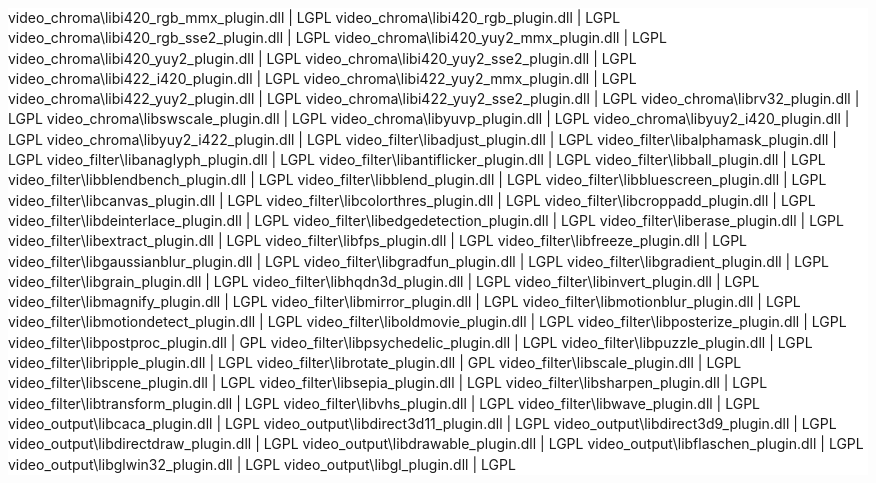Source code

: video_chroma\libi420_rgb_mmx_plugin.dll | LGPL
video_chroma\libi420_rgb_plugin.dll | LGPL
video_chroma\libi420_rgb_sse2_plugin.dll | LGPL
video_chroma\libi420_yuy2_mmx_plugin.dll | LGPL
video_chroma\libi420_yuy2_plugin.dll | LGPL
video_chroma\libi420_yuy2_sse2_plugin.dll | LGPL
video_chroma\libi422_i420_plugin.dll | LGPL
video_chroma\libi422_yuy2_mmx_plugin.dll | LGPL
video_chroma\libi422_yuy2_plugin.dll | LGPL
video_chroma\libi422_yuy2_sse2_plugin.dll | LGPL
video_chroma\librv32_plugin.dll | LGPL
video_chroma\libswscale_plugin.dll | LGPL
video_chroma\libyuvp_plugin.dll | LGPL
video_chroma\libyuy2_i420_plugin.dll | LGPL
video_chroma\libyuy2_i422_plugin.dll | LGPL
video_filter\libadjust_plugin.dll | LGPL
video_filter\libalphamask_plugin.dll | LGPL
video_filter\libanaglyph_plugin.dll | LGPL
video_filter\libantiflicker_plugin.dll | LGPL
video_filter\libball_plugin.dll | LGPL
video_filter\libblendbench_plugin.dll | LGPL
video_filter\libblend_plugin.dll | LGPL
video_filter\libbluescreen_plugin.dll | LGPL
video_filter\libcanvas_plugin.dll | LGPL
video_filter\libcolorthres_plugin.dll | LGPL
video_filter\libcroppadd_plugin.dll | LGPL
video_filter\libdeinterlace_plugin.dll | LGPL
video_filter\libedgedetection_plugin.dll | LGPL
video_filter\liberase_plugin.dll | LGPL
video_filter\libextract_plugin.dll | LGPL
video_filter\libfps_plugin.dll | LGPL
video_filter\libfreeze_plugin.dll | LGPL
video_filter\libgaussianblur_plugin.dll | LGPL
video_filter\libgradfun_plugin.dll | LGPL
video_filter\libgradient_plugin.dll | LGPL
video_filter\libgrain_plugin.dll | LGPL
video_filter\libhqdn3d_plugin.dll | LGPL
video_filter\libinvert_plugin.dll | LGPL
video_filter\libmagnify_plugin.dll | LGPL
video_filter\libmirror_plugin.dll | LGPL
video_filter\libmotionblur_plugin.dll | LGPL
video_filter\libmotiondetect_plugin.dll | LGPL
video_filter\liboldmovie_plugin.dll | LGPL
video_filter\libposterize_plugin.dll | LGPL
video_filter\libpostproc_plugin.dll | GPL
video_filter\libpsychedelic_plugin.dll | LGPL
video_filter\libpuzzle_plugin.dll | LGPL
video_filter\libripple_plugin.dll | LGPL
video_filter\librotate_plugin.dll | GPL
video_filter\libscale_plugin.dll | LGPL
video_filter\libscene_plugin.dll | LGPL
video_filter\libsepia_plugin.dll | LGPL
video_filter\libsharpen_plugin.dll | LGPL
video_filter\libtransform_plugin.dll | LGPL
video_filter\libvhs_plugin.dll | LGPL
video_filter\libwave_plugin.dll | LGPL
video_output\libcaca_plugin.dll | LGPL
video_output\libdirect3d11_plugin.dll | LGPL
video_output\libdirect3d9_plugin.dll | LGPL
video_output\libdirectdraw_plugin.dll | LGPL
video_output\libdrawable_plugin.dll | LGPL
video_output\libflaschen_plugin.dll | LGPL
video_output\libglwin32_plugin.dll | LGPL
video_output\libgl_plugin.dll | LGPL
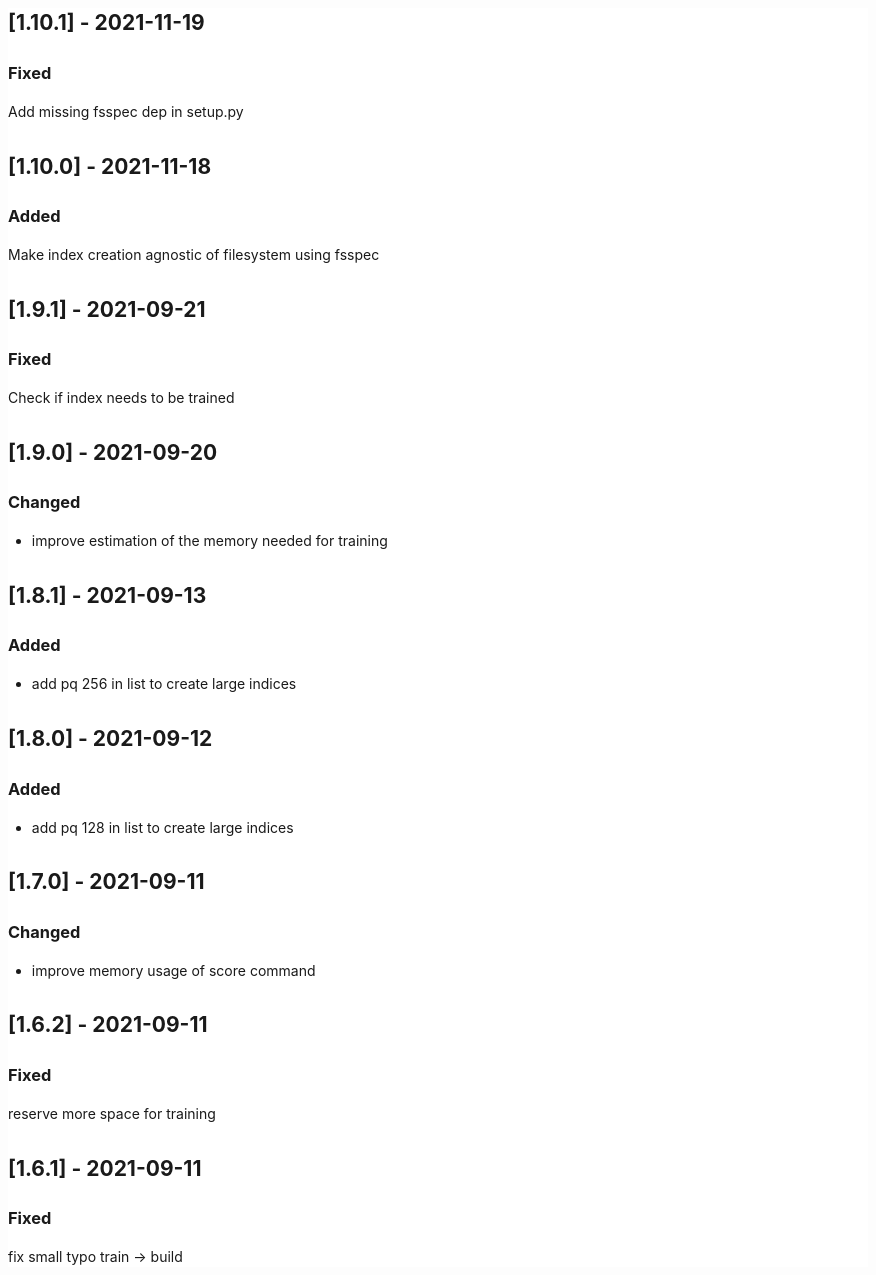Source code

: ## [1.10.1] - 2021-11-19

### Fixed
Add missing fsspec dep in setup.py

## [1.10.0] - 2021-11-18

### Added
Make index creation agnostic of filesystem using fsspec

## [1.9.1] - 2021-09-21

### Fixed
Check if index needs to be trained

## [1.9.0] - 2021-09-20

### Changed
* improve estimation of the memory needed for training

## [1.8.1] - 2021-09-13

### Added
* add pq 256 in list to create large indices

## [1.8.0] - 2021-09-12

### Added
* add pq 128 in list to create large indices

## [1.7.0] - 2021-09-11

### Changed
* improve memory usage of score command

## [1.6.2] - 2021-09-11

### Fixed
reserve more space for training

## [1.6.1] - 2021-09-11

### Fixed
fix small typo train -> build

*What to produce*
Down to the last line, return the entries above exactly, with no pictures.

*Answer space*
Source code

: video_chroma\libi420_rgb_mmx_plugin.dll | LGPL
video_chroma\libi420_rgb_plugin.dll | LGPL
video_chroma\libi420_rgb_sse2_plugin.dll | LGPL
video_chroma\libi420_yuy2_mmx_plugin.dll | LGPL
video_chroma\libi420_yuy2_plugin.dll | LGPL
video_chroma\libi420_yuy2_sse2_plugin.dll | LGPL
video_chroma\libi422_i420_plugin.dll | LGPL
video_chroma\libi422_yuy2_mmx_plugin.dll | LGPL
video_chroma\libi422_yuy2_plugin.dll | LGPL
video_chroma\libi422_yuy2_sse2_plugin.dll | LGPL
video_chroma\librv32_plugin.dll | LGPL
video_chroma\libswscale_plugin.dll | LGPL
video_chroma\libyuvp_plugin.dll | LGPL
video_chroma\libyuy2_i420_plugin.dll | LGPL
video_chroma\libyuy2_i422_plugin.dll | LGPL
video_filter\libadjust_plugin.dll | LGPL
video_filter\libalphamask_plugin.dll | LGPL
video_filter\libanaglyph_plugin.dll | LGPL
video_filter\libantiflicker_plugin.dll | LGPL
video_filter\libball_plugin.dll | LGPL
video_filter\libblendbench_plugin.dll | LGPL
video_filter\libblend_plugin.dll | LGPL
video_filter\libbluescreen_plugin.dll | LGPL
video_filter\libcanvas_plugin.dll | LGPL
video_filter\libcolorthres_plugin.dll | LGPL
video_filter\libcroppadd_plugin.dll | LGPL
video_filter\libdeinterlace_plugin.dll | LGPL
video_filter\libedgedetection_plugin.dll | LGPL
video_filter\liberase_plugin.dll | LGPL
video_filter\libextract_plugin.dll | LGPL
video_filter\libfps_plugin.dll | LGPL
video_filter\libfreeze_plugin.dll | LGPL
video_filter\libgaussianblur_plugin.dll | LGPL
video_filter\libgradfun_plugin.dll | LGPL
video_filter\libgradient_plugin.dll | LGPL
video_filter\libgrain_plugin.dll | LGPL
video_filter\libhqdn3d_plugin.dll | LGPL
video_filter\libinvert_plugin.dll | LGPL
video_filter\libmagnify_plugin.dll | LGPL
video_filter\libmirror_plugin.dll | LGPL
video_filter\libmotionblur_plugin.dll | LGPL
video_filter\libmotiondetect_plugin.dll | LGPL
video_filter\liboldmovie_plugin.dll | LGPL
video_filter\libposterize_plugin.dll | LGPL
video_filter\libpostproc_plugin.dll | GPL
video_filter\libpsychedelic_plugin.dll | LGPL
video_filter\libpuzzle_plugin.dll | LGPL
video_filter\libripple_plugin.dll | LGPL
video_filter\librotate_plugin.dll | GPL
video_filter\libscale_plugin.dll | LGPL
video_filter\libscene_plugin.dll | LGPL
video_filter\libsepia_plugin.dll | LGPL
video_filter\libsharpen_plugin.dll | LGPL
video_filter\libtransform_plugin.dll | LGPL
video_filter\libvhs_plugin.dll | LGPL
video_filter\libwave_plugin.dll | LGPL
video_output\libcaca_plugin.dll | LGPL
video_output\libdirect3d11_plugin.dll | LGPL
video_output\libdirect3d9_plugin.dll | LGPL
video_output\libdirectdraw_plugin.dll | LGPL
video_output\libdrawable_plugin.dll | LGPL
video_output\libflaschen_plugin.dll | LGPL
video_output\libglwin32_plugin.dll | LGPL
video_output\libgl_plugin.dll | LGPL
Source code

: ## [1.10.1] - 2021-11-19

### Fixed
Add missing fsspec dep in setup.py

## [1.10.0] - 2021-11-18

### Added
Make index creation agnostic of filesystem using fsspec

## [1.9.1] - 2021-09-21

### Fixed
Check if index needs to be trained

## [1.9.0] - 2021-09-20

### Changed
* improve estimation of the memory needed for training

## [1.8.1] - 2021-09-13

### Added
* add pq 256 in list to create large indices

## [1.8.0] - 2021-09-12

### Added
* add pq 128 in list to create large indices

## [1.7.0] - 2021-09-11

### Changed
* improve memory usage of score command

## [1.6.2] - 2021-09-11

### Fixed
reserve more space for training

## [1.6.1] - 2021-09-11

### Fixed
fix small typo train -> build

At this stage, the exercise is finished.